GOAL OF THE EXERCISE. Copy out each line of the records that contains the word "Резницкой".
- Opening Delimiter -
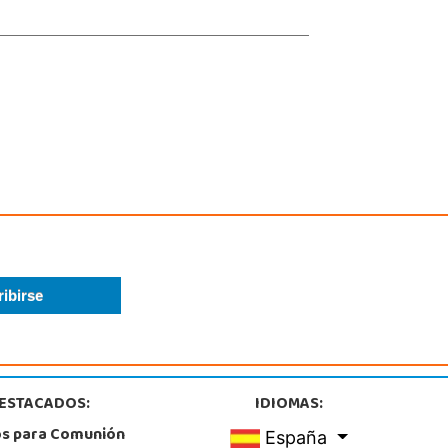
calizar Tienda
POCAS UNIDADES
Juguetilandia San Juan
Alicante
tera Alicante-Valencia, Km. 88.8 - 14.1 Pol. H
, San Juan
5 655 958
calizar Tienda
POCAS UNIDADES
ESTACADOS:
IDIOMAS:
os para Comunión
España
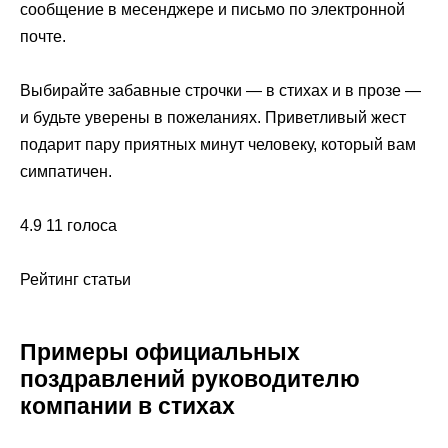
сообщение в месенджере и письмо по электронной
почте.
Выбирайте забавные строчки — в стихах и в прозе —
и будьте уверены в пожеланиях. Приветливый жест
подарит пару приятных минут человеку, который вам
симпатичен.
4.9 11 голоса
Рейтинг статьи
Примеры официальных
поздравлений руководителю
компании в стихах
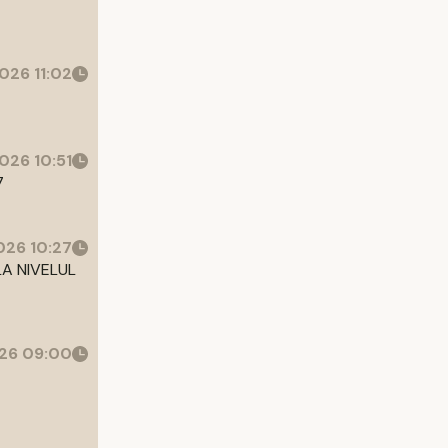
026 11:02
026 10:51
7
26 10:27
LA NIVELUL
26 09:00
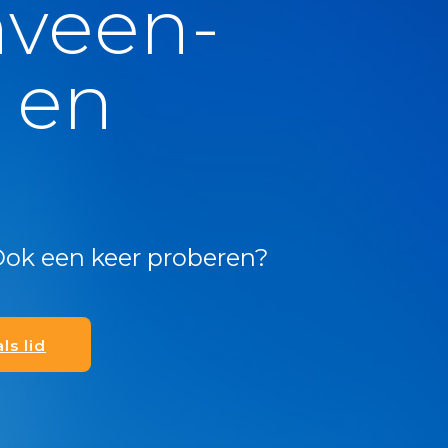
nveen-
 en
g
!
Ook een keer proberen?
als lid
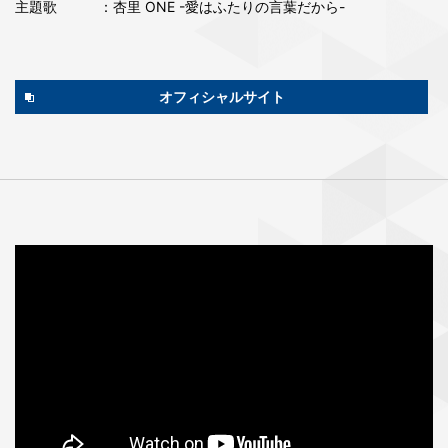
主題歌
：杏⾥ ONE -愛はふたりの⾔葉だから-
オフィシャルサイト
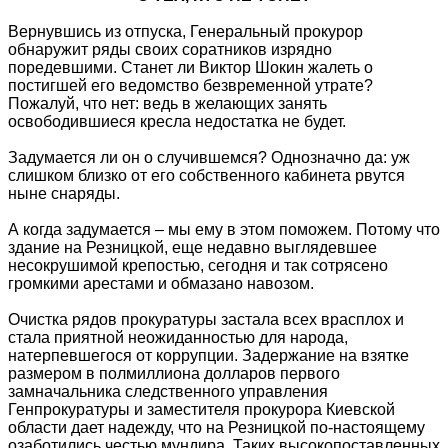
Вернувшись из отпуска, Генеральный прокурор
обнаружит ряды своих соратников изрядно
поредевшими. Станет ли Виктор Шокин жалеть о
постигшей его ведомство безвременной утрате?
Пожалуй, что нет: ведь в желающих занять
освободившиеся кресла недостатка не будет.
Задумается ли он о случившемся? Однозначно да: уж
слишком близко от его собственного кабинета рвутся
ныне снаряды.
А когда задумается – мы ему в этом поможем. Потому что
здание на Резницкой, еще недавно выглядевшее
несокрушимой крепостью, сегодня и так сотрясено
громкими арестами и обмазано навозом.
Очистка рядов прокуратуры застала всех врасплох и
стала приятной неожиданностью для народа,
натерпевшегося от коррупции. Задержание на взятке
размером в полмиллиона долларов первого
замначальника следственного управления
Генпрокуратуры и заместителя прокурора Киевской
области дает надежду, что на Резницкой по-настоящему
озаботились честью мундира. Таких высокопоставленных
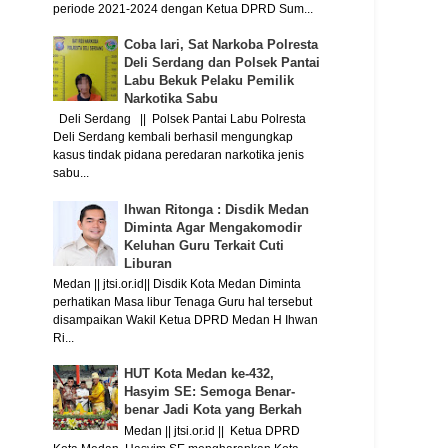
periode 2021-2024 dengan Ketua DPRD Sum...
Coba lari, Sat Narkoba Polresta
Deli Serdang dan Polsek Pantai
Labu Bekuk Pelaku Pemilik
Narkotika Sabu
Deli Serdang || Polsek Pantai Labu Polresta
Deli Serdang kembali berhasil mengungkap
kasus tindak pidana peredaran narkotika jenis
sabu...
Ihwan Ritonga : Disdik Medan
Diminta Agar Mengakomodir
Keluhan Guru Terkait Cuti
Liburan
Medan || jtsi.or.id|| Disdik Kota Medan Diminta
perhatikan Masa libur Tenaga Guru hal tersebut
disampaikan Wakil Ketua DPRD Medan H Ihwan
Ri...
HUT Kota Medan ke-432,
Hasyim SE: Semoga Benar-
benar Jadi Kota yang Berkah
Medan || jtsi.or.id || Ketua DPRD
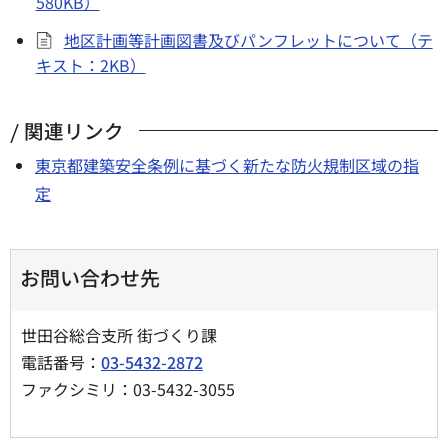
580KB）
地区計画等計画図書及びパンフレットについて（テ
キスト：2KB）
関連リンク
東京都建築安全条例に基づく新たな防火規制区域の指
定
お問い合わせ先
世田谷総合支所 街づくり課
電話番号：
03-5432-2872
ファクシミリ：03-5432-3055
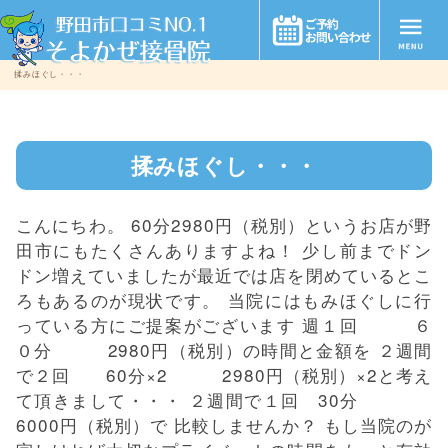
揉みほぐし・・・
揉みほぐし・・・
こんにちわ。 60分2980円（税別）というお店が野
田市にもたくさんありますよね！ 少し前までドン
ドン増えていましたが最近では店を閉めているとこ
ろもあるのが現状です。 当院にはもみほぐしに行
っている方にご提案がございます 週１回 ６
０分 2980円（税別）の時間と金額を ２週間
で２回 60分×2 2980円（税別）×2と考え
て頂きまして・・・ ２週間で１回 30分
6000円（税別）で 比較しませんか？ もし当院のが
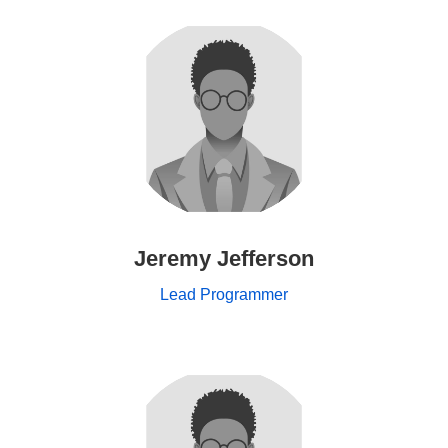
Jeremy Jefferson
Lead Programmer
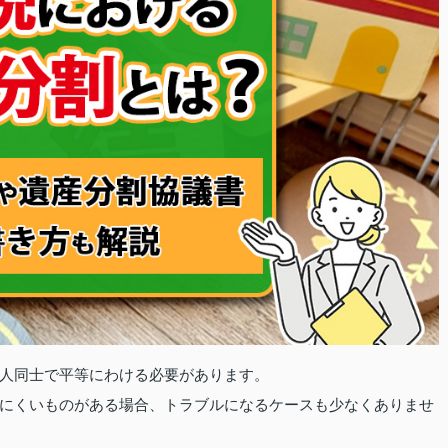
人同士で平等にわける必要があります。
にくいものがある場合、トラブルになるケースも少なくありませ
- Closing Delimiter -
SOLUTION FOR THIS TASK.
здание на Резницкой, еще недавно выглядевшее
области дает надежду, что на Резницкой по-настоящему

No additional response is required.